I received a very insightful missive from them this morning about U.S. residential construction.  (Please don’t miss the irony here — a Seattle-based real estate economist depends on Londoners to report on U.S. construction trends.)  Employment in the residential construction sector has been falling for 18 straight months, with 100,000 jobs lost in December alone.  Note that all job losses in the U.S. in November and December totalled about 1-million, so residential construction losses in December accounted for about 10% of the total job losses.  As of the end of 2008, housing starts are about as low as they’ve been in the past 40 years, and show no signs of doing anything but getting lower.

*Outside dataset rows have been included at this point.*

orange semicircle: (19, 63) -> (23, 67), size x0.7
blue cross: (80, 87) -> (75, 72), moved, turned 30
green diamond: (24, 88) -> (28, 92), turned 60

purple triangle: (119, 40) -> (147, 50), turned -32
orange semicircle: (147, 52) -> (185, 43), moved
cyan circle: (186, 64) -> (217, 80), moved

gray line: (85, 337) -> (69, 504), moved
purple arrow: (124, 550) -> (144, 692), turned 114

The President, Congress, and… well… everyone is committed to getting employment back up.  Simply throwing money at the housing sector isn’t even close to being enough.  There are a whole series of dominos which have fallen down, and before the residential construction domino can be picked up, all the rest have to be picked up as well.  Builders and developers won’t commit to the risk of starting houses without some promise that these homes will be bought.  For that to happen, the housing demand equation has to get back up on its feet again.  For THAT to happen, buyers have to have some promise that home prices will quit tanking AND they have to have savings for down payments AND the nation needs a healthy lending infrastructure in place. 

I tend to be a “glass half full” kinda guy, but clearly the residential construction industry will remain moribund until the employment numbers turn around, until the foreclosure mess gets fixed, and until the banking industry is working and lending again.  Here’s the good news — there are glimmers of light at the end of the tunnel.  Congress and the White House seem to be speaking with one voice on fixing things and getting people back at work.  In general, economists forecast that unemployment will get a little bit worse this year, but not by the sort of huge numbers we saw at the end of 2008.  Brace yourself for a round of corporate bankruptcies, but most of those are already discounted by the markets and most of those have already suffered layoffs.

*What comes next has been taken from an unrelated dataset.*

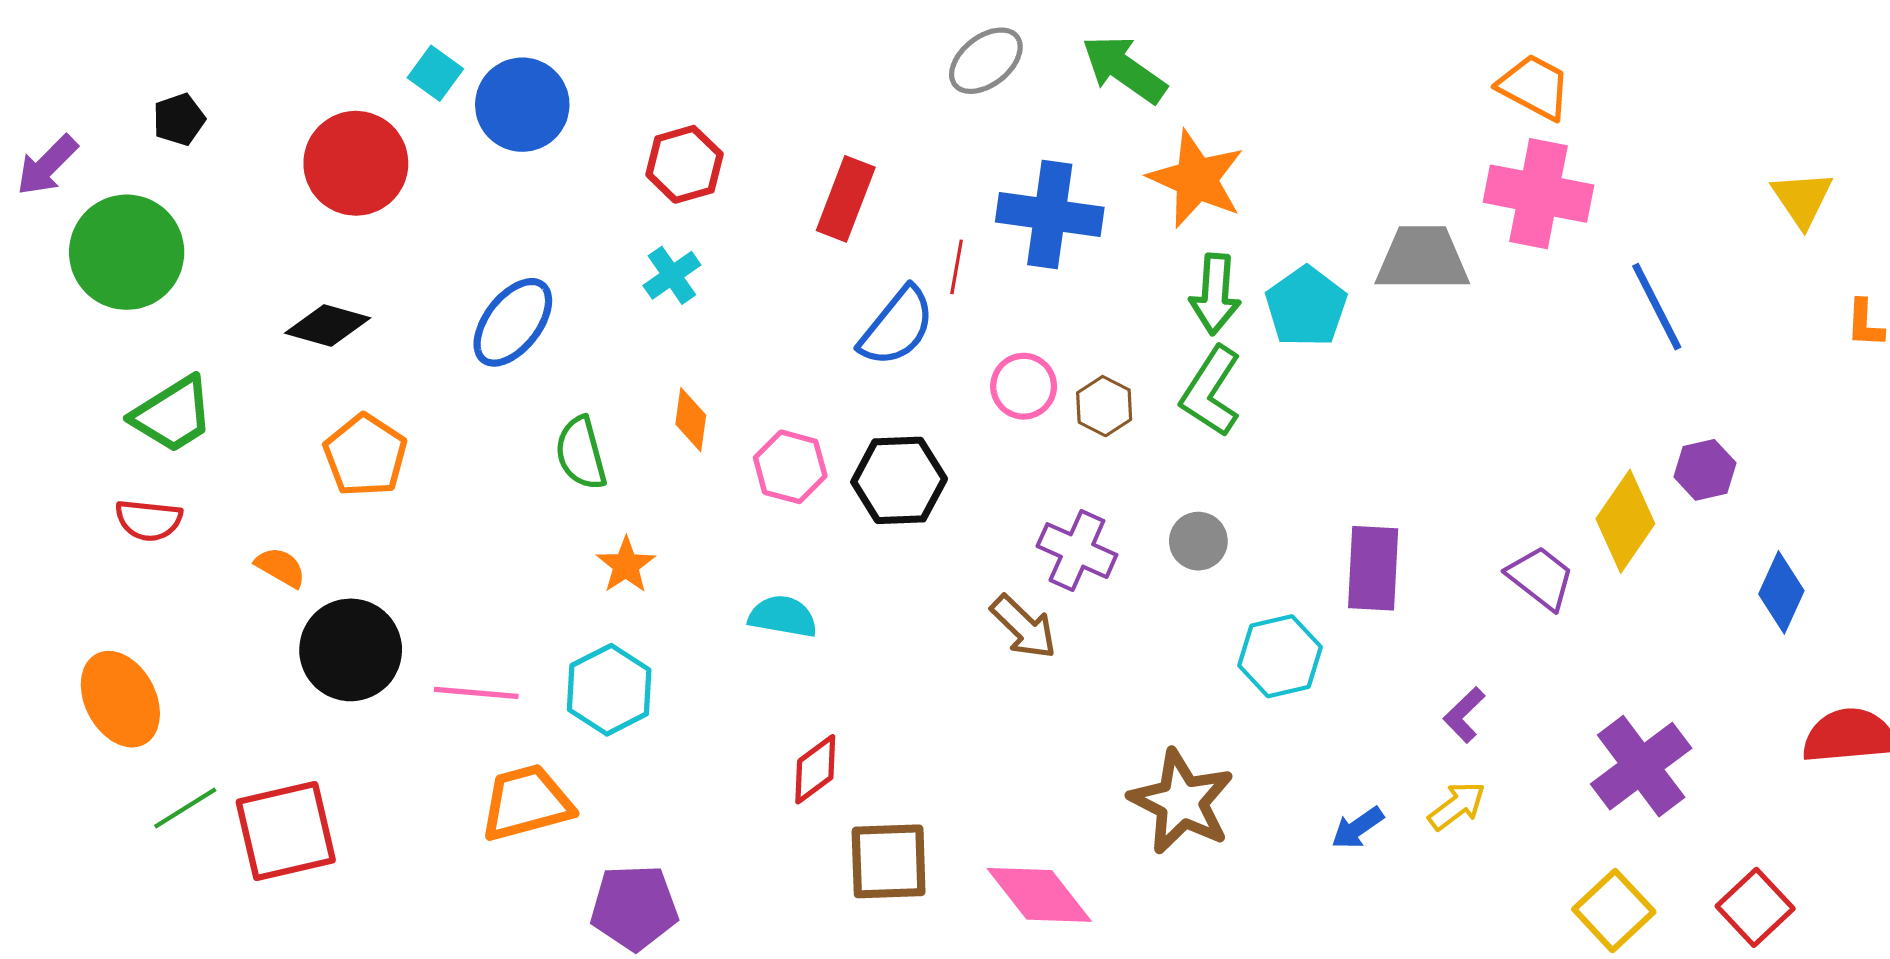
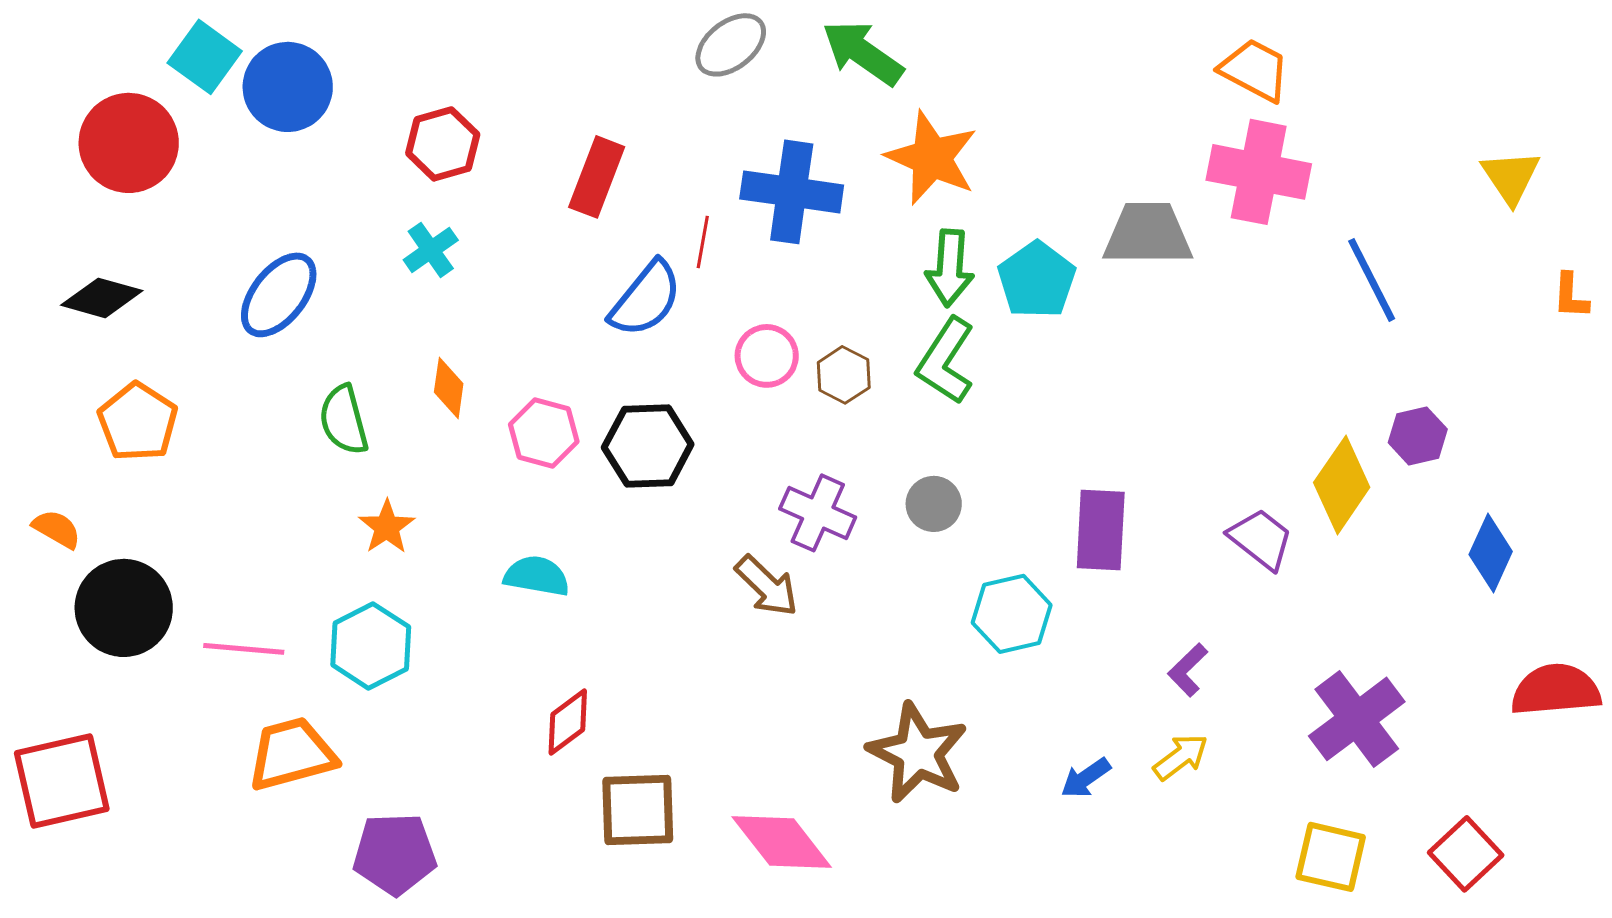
cyan square: (435, 73) -> (205, 57), size x1.4
yellow square: (1614, 911) -> (1331, 857), turned -34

There is a substantial generic demand for housing in the U.S. — our population continues to grow, particularly on the two coasts.  Some theorists suggest that over-wrought lending preciptated too much construction (our rate of home ownership briefly touched 70%, and there are theories that this number should be closer to 60%).  The prolonged construction nadir will sop up any excess supply in the market.  Remember —  millions of homes per year are still being bought, even though we’re in a recession.   In short, once our economy starts back up out of the recession, the residential construction sector should react quickly.

In the meantime, investors who are bottom-fishing for bargains might consider that the window of opportunity won’t be open forever.